Darwinian evolution of humans challenged by Y-chromosome data?
This section is usually reserved for items that predate historic times. However, new work on genetic markers in the Y-chromosomes of Central Asian (from the Pacific to the Caspian Sea) men has revealed an astonishing feature. Of the 2123 individuals who donated swabbed tissue for Y-chromosome DNA sequencing 8% have almost identical patterns of markers. Scaled up to the regional population, the data suggest that about 16 million men in the area show this peculiar similarity – about 0.5 % of all living males. The authors of the study (based in Mongolia, Uzbekistan, China, the UK and Italy) make a strong case for the direct male lineage of this living population having started in Mongolia 1000 years ago, and really getting underway with Genghis Khan’s imperial exploits in the 13th century (Zerjal, T and 22 Others 2003. The genetic legacy of the Mongols. American Journal of Human Genetics, v. 72, p. 717-722). For the line to have remained so dominant requires “social engineering” on an almost superhuman scale. Not only must Genghis himself have been the “stud” he is reputed to have been, together with his contemporary, close male relatives and their direct male descendants, but unrelated men of the time in that region must somehow have been excluded from access to local women. History suggests that was ensured by massacre and bondage on a vast scale throughout the history of the Mongol Empire.

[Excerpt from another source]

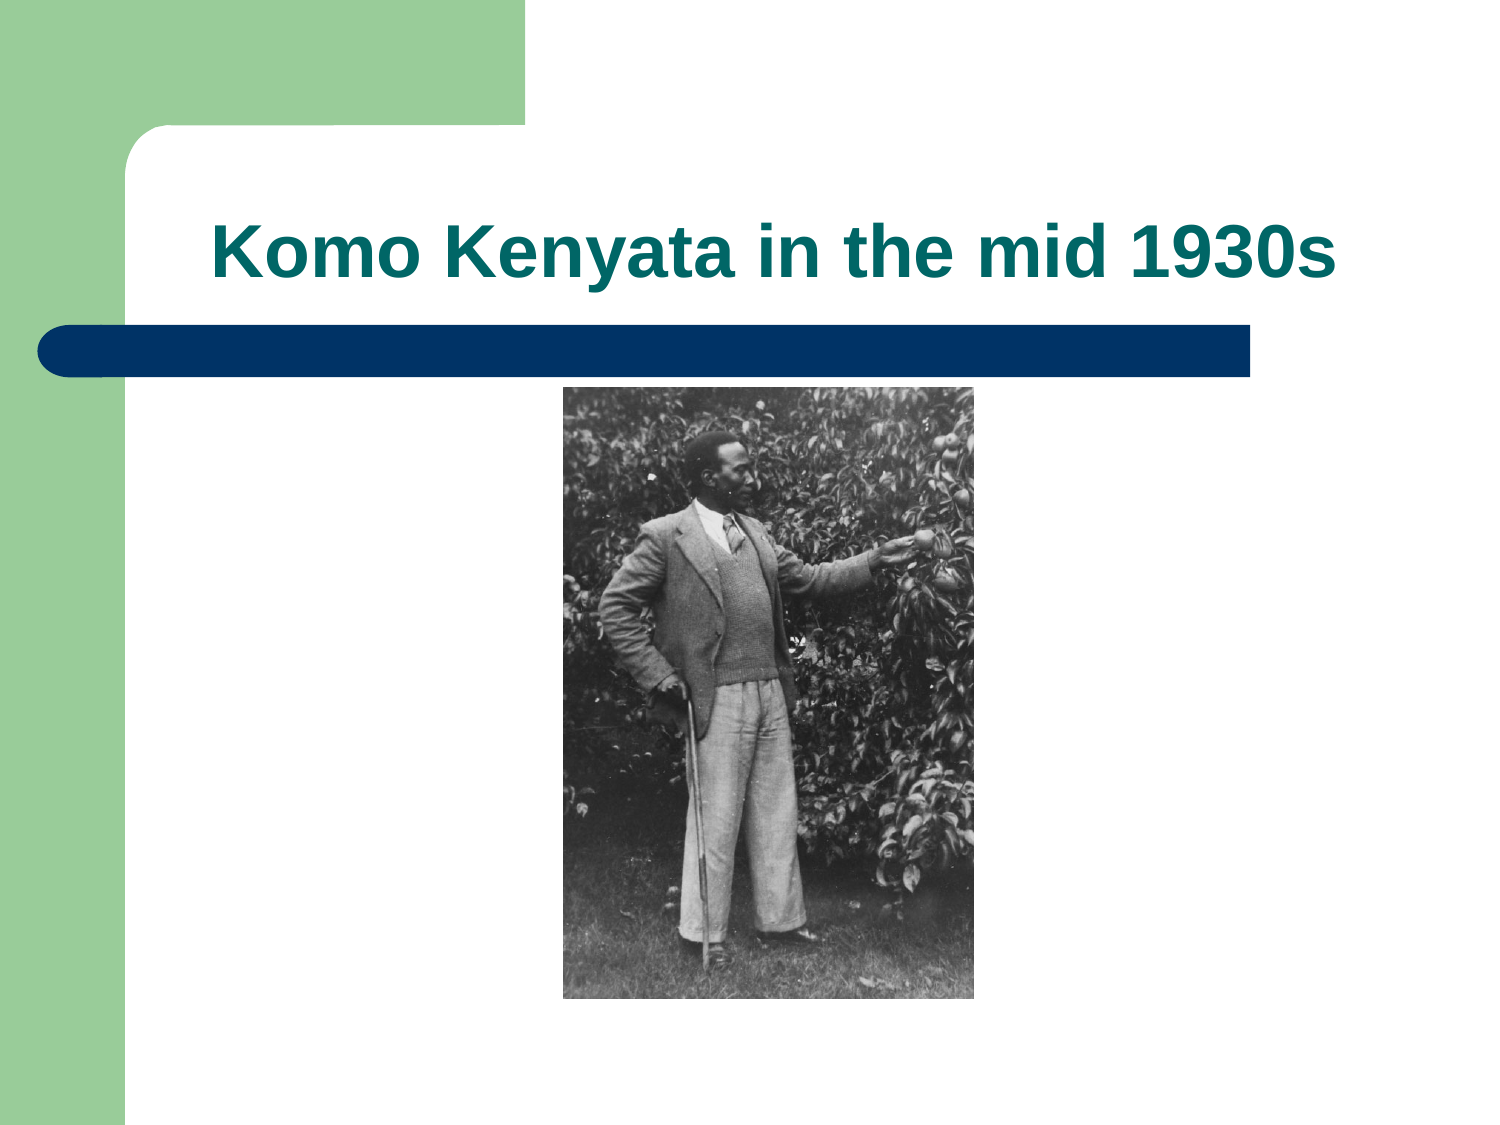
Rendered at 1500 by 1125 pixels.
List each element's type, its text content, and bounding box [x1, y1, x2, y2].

Markers in Y-chromosome DNA arise through mutation, and are highly unlikely to carry any kind of genetically determined trait, least of all a predilection for pillage, murder and rape! Complex analysis of the distribution of genetic markers in populations leads to ideas about how they arose, their relatedness to other markers, and an estimate of their age relative to one another. Study of Y-chromosome markers helps understand when a male lineage began. One such marker is estimated to have first appeared about 70 thousand years ago (see Eve never met Adam in Earth Pages News, November 2000) and occurs in all analysed modern men, giving rise to the notion of a last common male ancestor living around that time. That all modern males are descended from him suggested some kind of evolutionary “bottleneck” at that time, through which only a very small, related group’s were fit, in the Darwinian sense, to pass. Maybe some other mutations conferred that fitness. Perhaps some universal calamity reduced human population to only one or two small bands; chance rather than genetic determinism.. The third suggestion was that a small group’s development of a new technology conferred the potential for them to have progeny that survived to breed successfully for generation after generation, thereby coming to dominate the small populations of the pre-agricultural period. The last would have had little to do with Darwinism, arising from a cultural change that had a dramatic effect. The Genghis-related Y-chromosome discovery raises another possibility, that of social and sexual dominance of some “Big Man” through political achievement and ruthlessness; aspects of conscious social being and culture, and indeed economics and technology. Tool makers and users who passed their skills down the generations are quintessentially human, and have increasingly developed with a cultural “cushion” from purely unconscious, natural processes for 2.5 million years. Surely, some kind of “Big Man” (and possibly “Big Woman”) hypothesis has a place in thinking about human evolution as a whole.